To me, she's an example of somebody who's earned massive success, but has been able to stay true to herself. Unrelenting, unapologetic and uncompromising, they might have given her a haircut and a new frock, but Susan Boyle in 2016 is every bit the same woman that stepped onto that stage in Glasgow back in 2009, nervously doing a wiggle for the BGT judges to show that she wasn't going to let anyone laugh at her. At least, not without her permission.
In an age where the majority of pop artists are scared to have an opinion, scared to look foolish, scared to act in a way that will draw attention to themselves, or away from their music, Susan Boyle feels like a beacon of authenticity. She can't help but be herself, and at an era in pop where so few are scared to let their masks slip even a little bit, that feels to me like a breath of fresh air.
In fact, in her own way, Susan is kind of punk rock.
She is, after all, a woman who will invite cameras to her home, and boastfully show off her Donny Osmond bedspread. A woman who took to the stage to dance with Nile Rodgers at last year's T In The Park, wearing a grey sweatshirt and a pair of comfortable jeans. A woman who still lives at the former council house in Blackburn, Scotland where she grew up, despite reportedly being worth millions.

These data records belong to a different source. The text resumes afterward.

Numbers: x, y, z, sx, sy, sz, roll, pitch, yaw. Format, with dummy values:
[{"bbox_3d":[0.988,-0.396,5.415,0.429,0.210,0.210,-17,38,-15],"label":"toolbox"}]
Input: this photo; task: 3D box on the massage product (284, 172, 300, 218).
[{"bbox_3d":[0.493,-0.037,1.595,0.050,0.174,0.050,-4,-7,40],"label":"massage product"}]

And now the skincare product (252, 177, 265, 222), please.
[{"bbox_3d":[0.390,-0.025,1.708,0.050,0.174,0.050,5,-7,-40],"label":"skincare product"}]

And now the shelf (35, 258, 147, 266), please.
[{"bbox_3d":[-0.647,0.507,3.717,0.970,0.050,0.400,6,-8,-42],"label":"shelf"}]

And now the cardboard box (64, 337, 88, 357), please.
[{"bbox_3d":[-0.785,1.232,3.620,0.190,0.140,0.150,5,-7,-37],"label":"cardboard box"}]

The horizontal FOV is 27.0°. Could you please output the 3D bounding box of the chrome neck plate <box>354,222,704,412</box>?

Even all these years after her BGT audition supposedly 'shamed' us all for judging her at face value, people are still rolling their eyes and sniggering at Susan Boyle.
But does she care? The same chart-topper who spent her album royalties on a second, far bigger house in her home-town, with a doormat outside which reads 'The Posh House'? What do you think?
After all, an entire audience of people once laughed in Susan's face when she said her dream was to be as big as Elaine Paige, and less than a year later, she was singing I Know Him So Well with her, on her very own TV special.
And if that's not punk rock (even if it is punk rock with a piano ballad thrown in) then someone tell me what is.
So, happy birthday to you, Susan. May you continue to inspire, entertain and, most importantly, continue to school us all in dancing to the beat of our own drum, in the years to come.